Individual city tour outside the official program.
Intro Photo Day 1 Day 2 Day 3 Day 4 Day 5
Streetcar passes through Brandenburg Gate in Kaliningrad Sprinkling tram turns towards 9th April Street

On Saturday May 1, 2004, ten countries (including ours) celebrated their admission to the EU. But we did not feel anything special in Russia. We have traveled along the railroads, which were in today's program, already and so we (four Czechs, split in two pairs) were free to explore Kaliningrad on our own.

What we saw is shown in a gallery. The strongest impressions were from a May Day parade (they also have democracy, so it cannot match with organized celebrations from the 1980s, but it was still worth it) and unfinished city hall. It was also interesting to see a sprinkling streetcar. Of course, we also saw classical monuments, such as several gates from the 19th century. There aren't however many original buildings left. Several book stores were selling an excellent Atlas of Railroads in Russia, CIS and Baltic States.

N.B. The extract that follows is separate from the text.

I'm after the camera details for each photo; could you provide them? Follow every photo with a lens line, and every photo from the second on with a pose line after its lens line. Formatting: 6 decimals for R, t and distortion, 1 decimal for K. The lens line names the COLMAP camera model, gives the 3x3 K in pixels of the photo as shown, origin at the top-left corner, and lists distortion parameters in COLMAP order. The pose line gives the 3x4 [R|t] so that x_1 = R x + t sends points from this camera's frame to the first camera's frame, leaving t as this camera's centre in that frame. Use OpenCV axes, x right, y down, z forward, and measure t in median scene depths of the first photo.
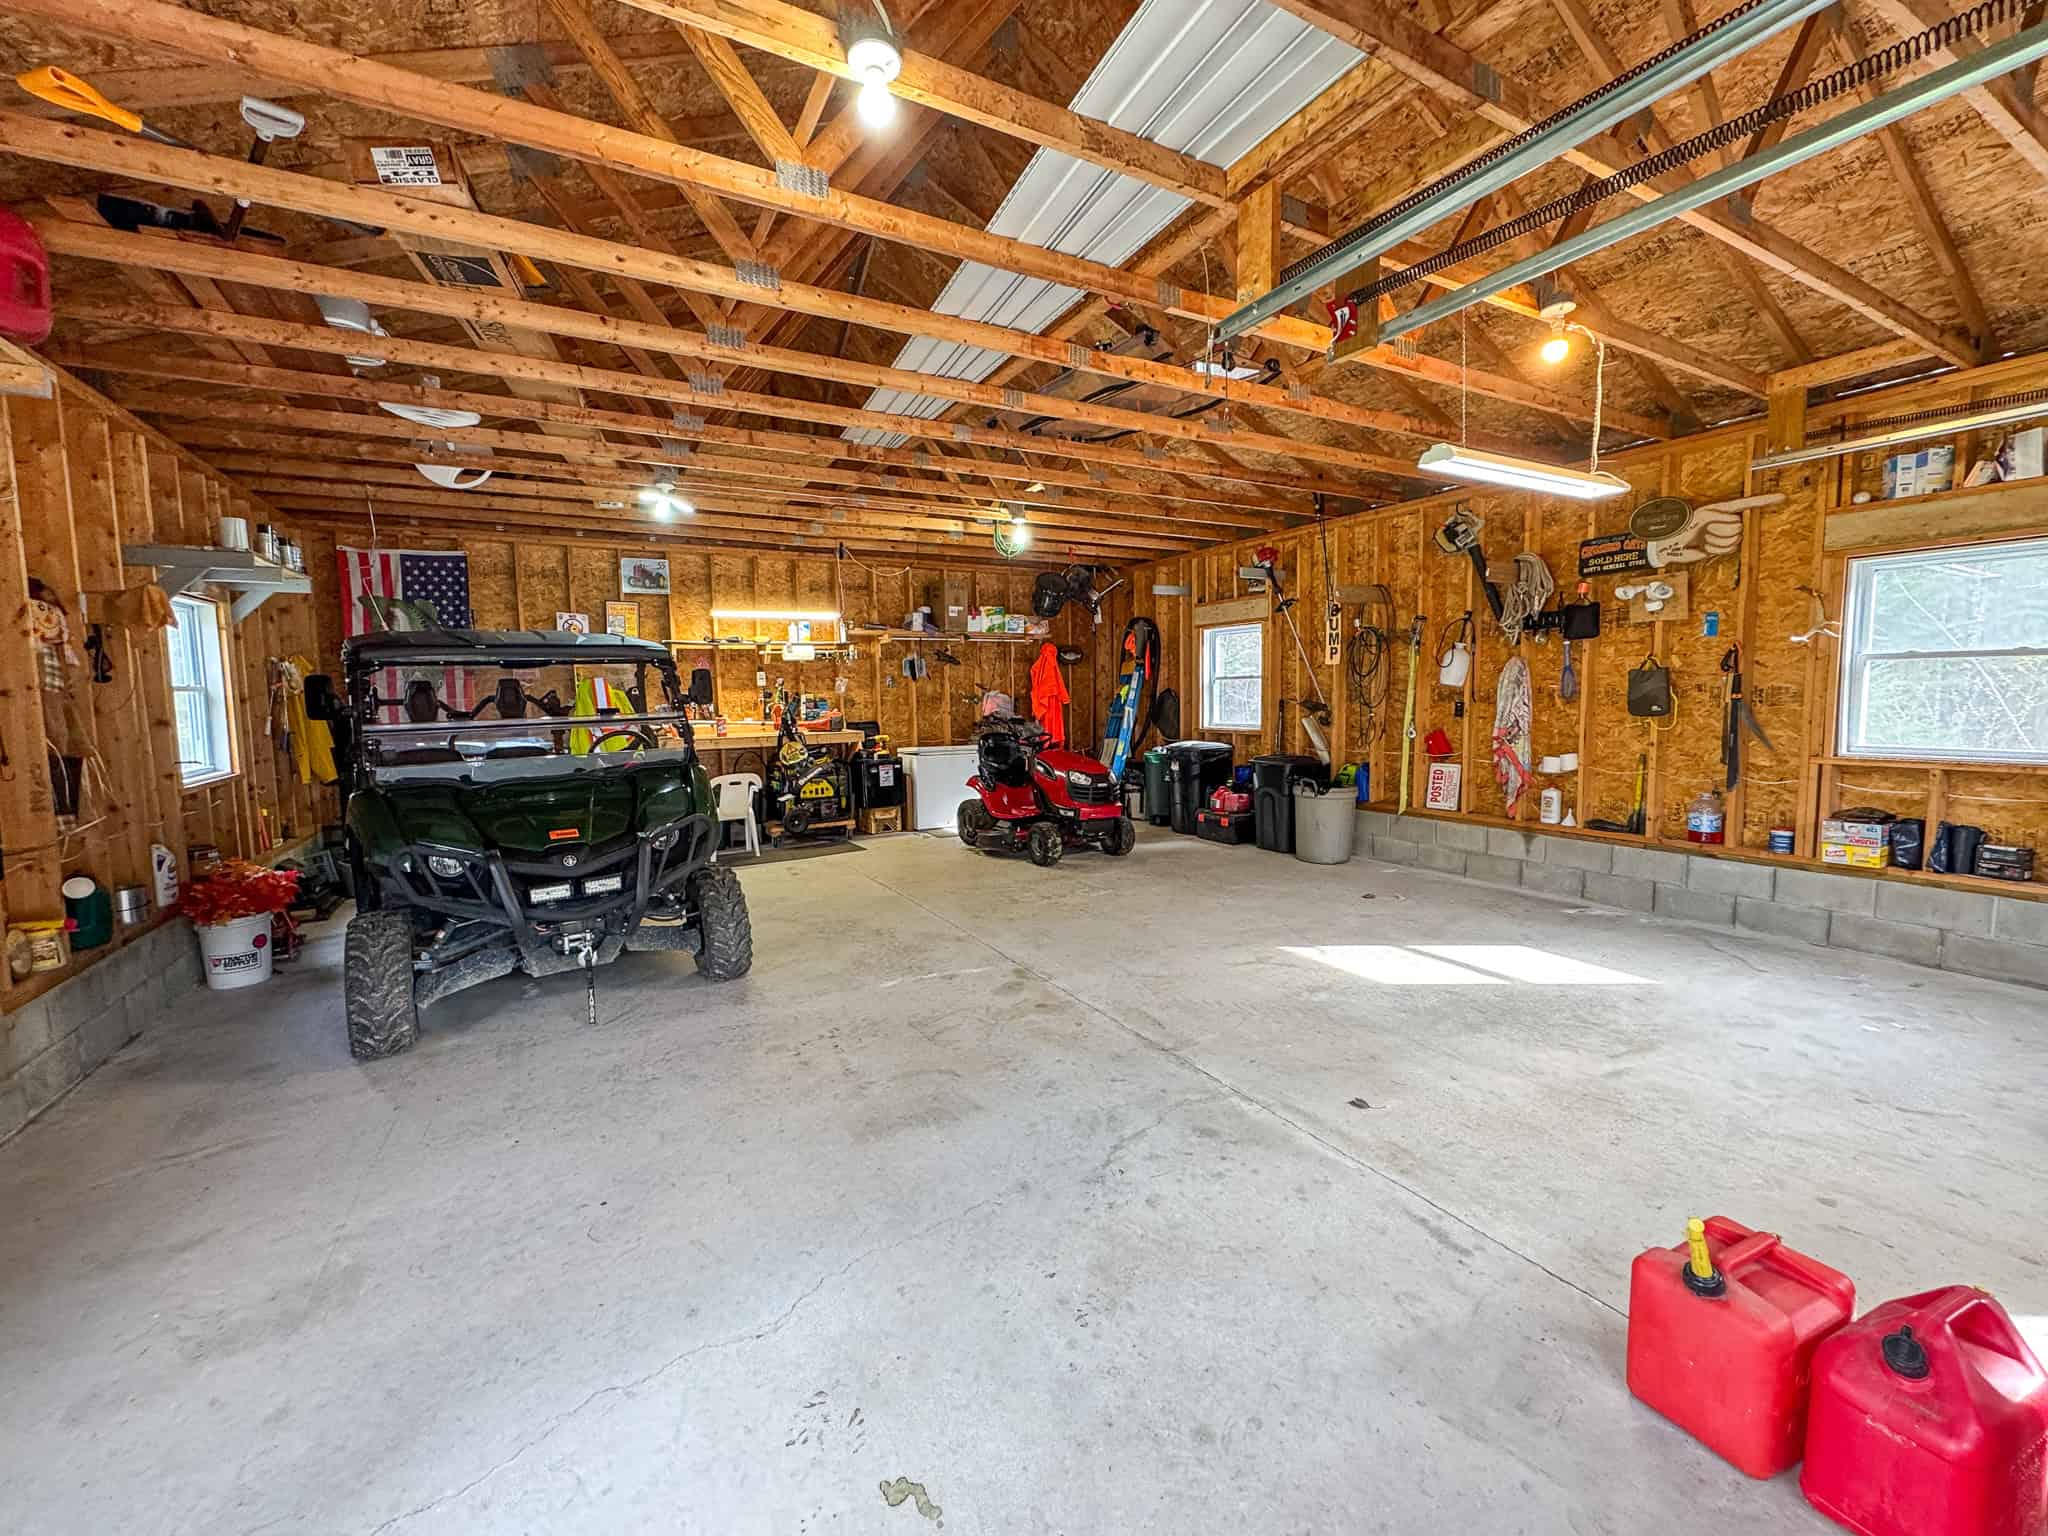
lens RADIAL K [[827.3, 0, 1028.4], [0, 827.3, 767.4], [0, 0, 1]] dist [-0.001973, -0.000017]
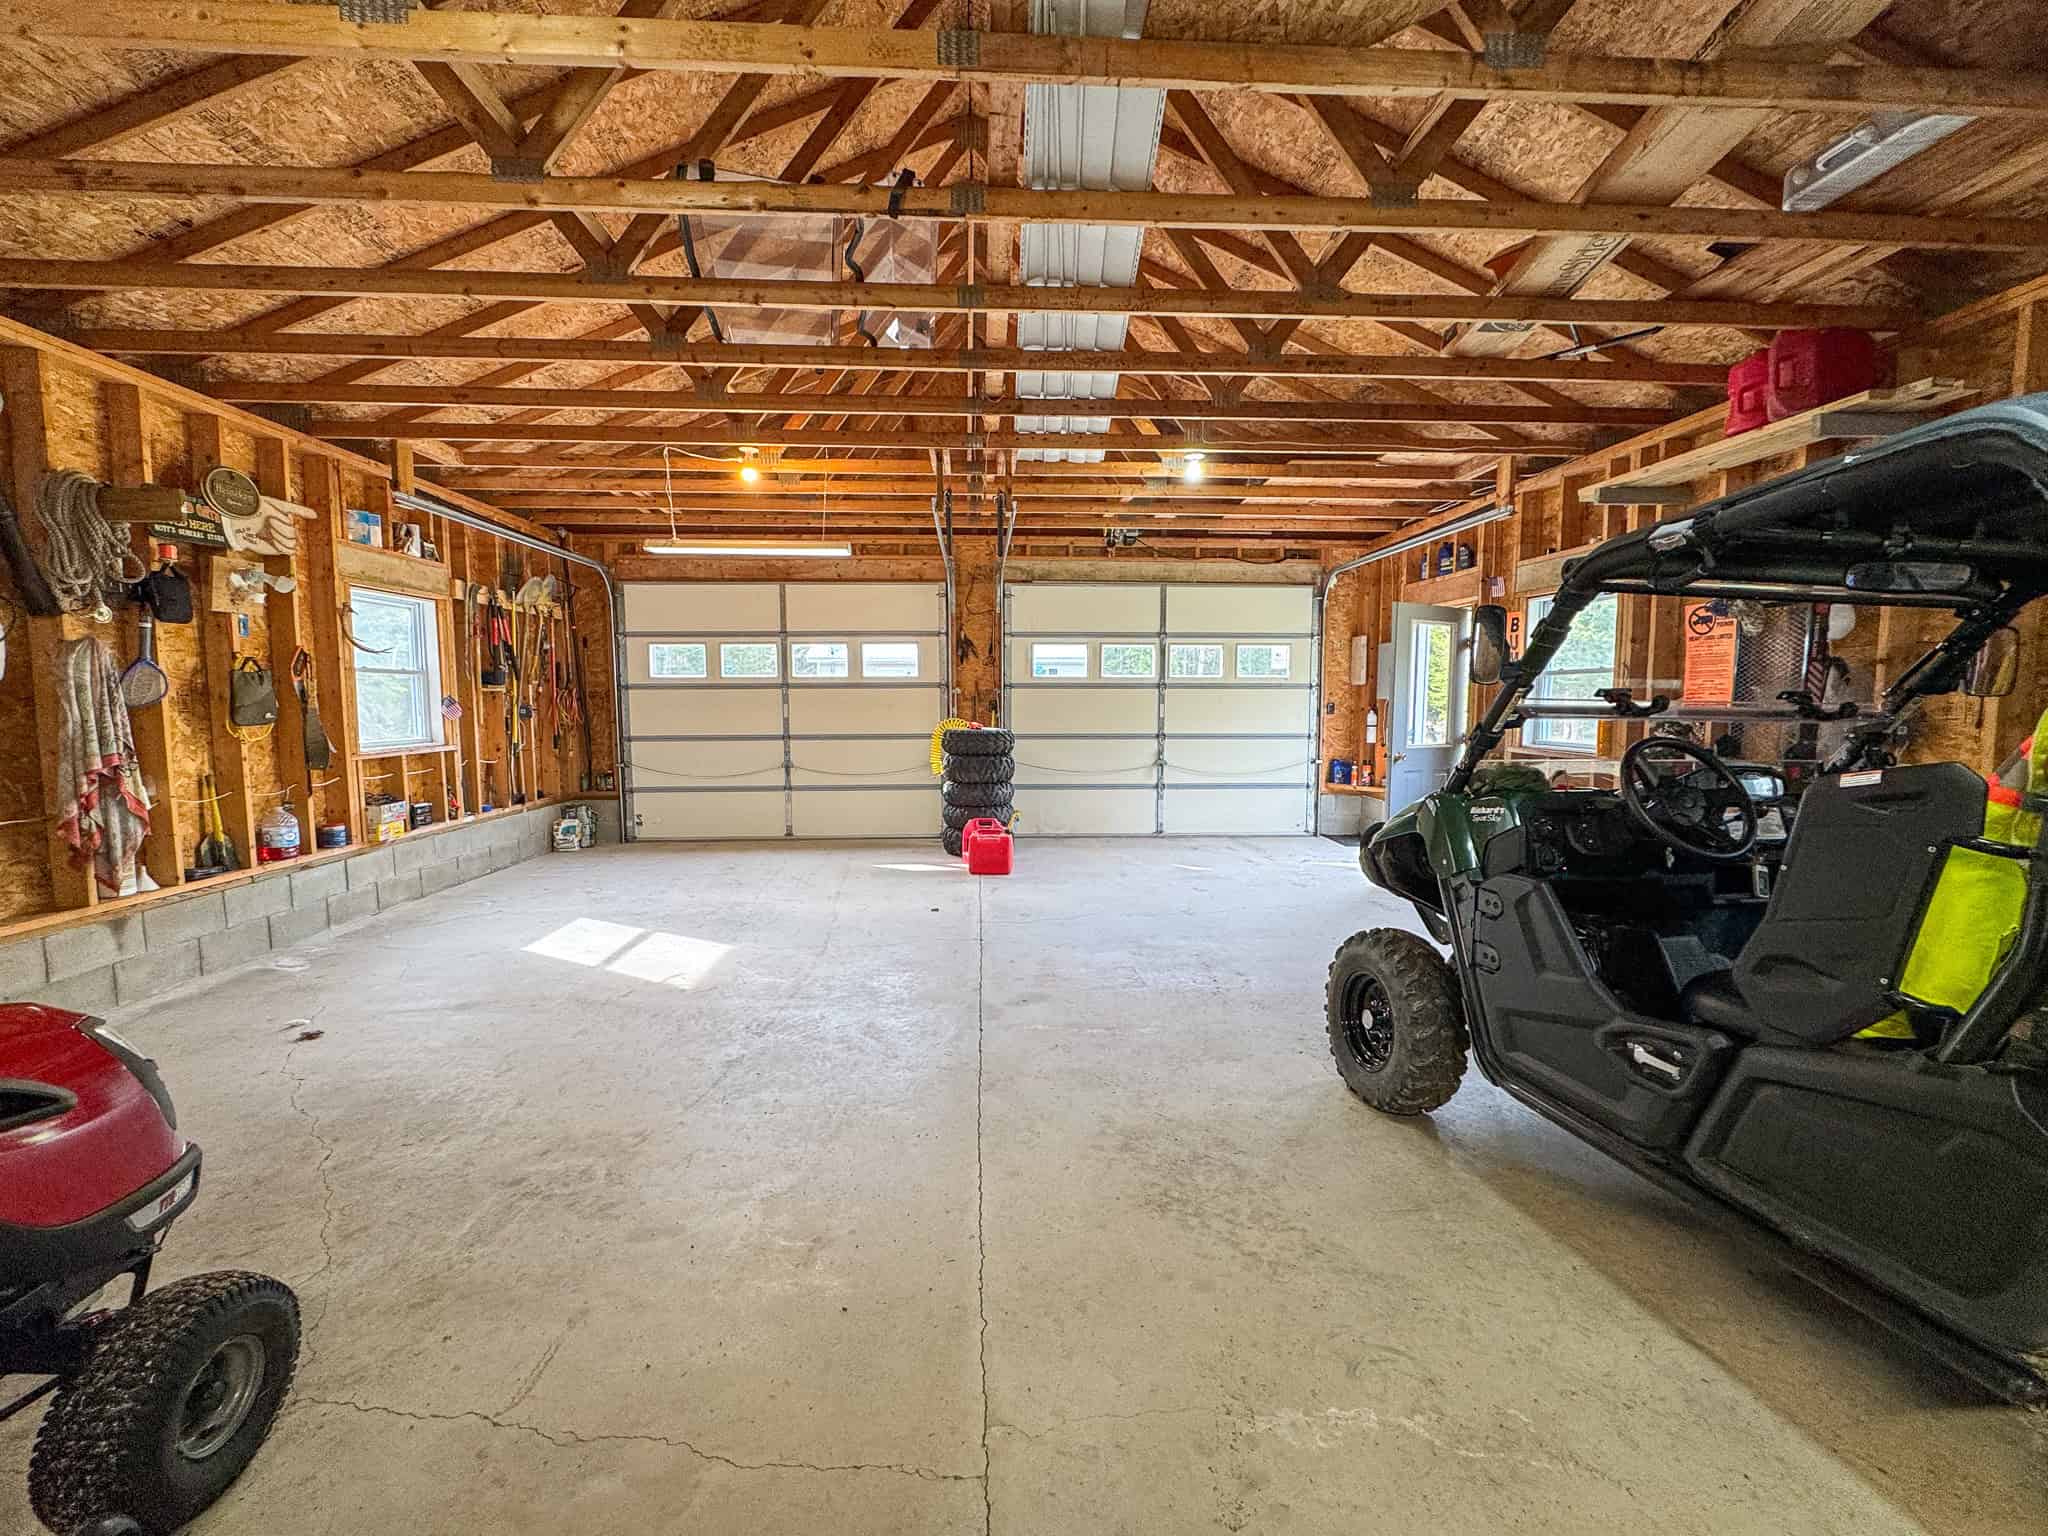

In the afternoon, we were supposed to take a bus somewhere outside the city (we do not know exactly where), but our bus got broken shortly after departure and we had to return. Sightseeing continued. When coming back, we saw a huge highway bridge over the Pregel river, destroyed during the war (Melioratyivnaya Street). We also traveled through several streetcar and trolleybus lines, walked around the old city (e.g. at the University), to a market place and finally we searched for an internet cafe (and found it right next to the hotel).

Various curiosities, not only transport-related:

  • Buses in Kaliningrad are generally in a poor condition. Most of them come from Western Europe and sometimes it is possible to see names and advertisements of previous owners (though they remove them carefully). Buses run slowly and break down frequently.
  • Streetcars and trolleybuses are in a worse condition than buses - they run slower, are less used and are in a worse condition. Streetcar lines are being closed.
  • Tickets in public transport are sold by conductors. A single ticket costs 7 RUR (about USD 0.30). A passenger gets on, sits down (if there is place) and a conductor approaches him in a few moments. There are two types of tickets - for buses (issued by Ministry of Transport) and for streetcars and trolleybuses (issued by Kaliningrad Transit Authority).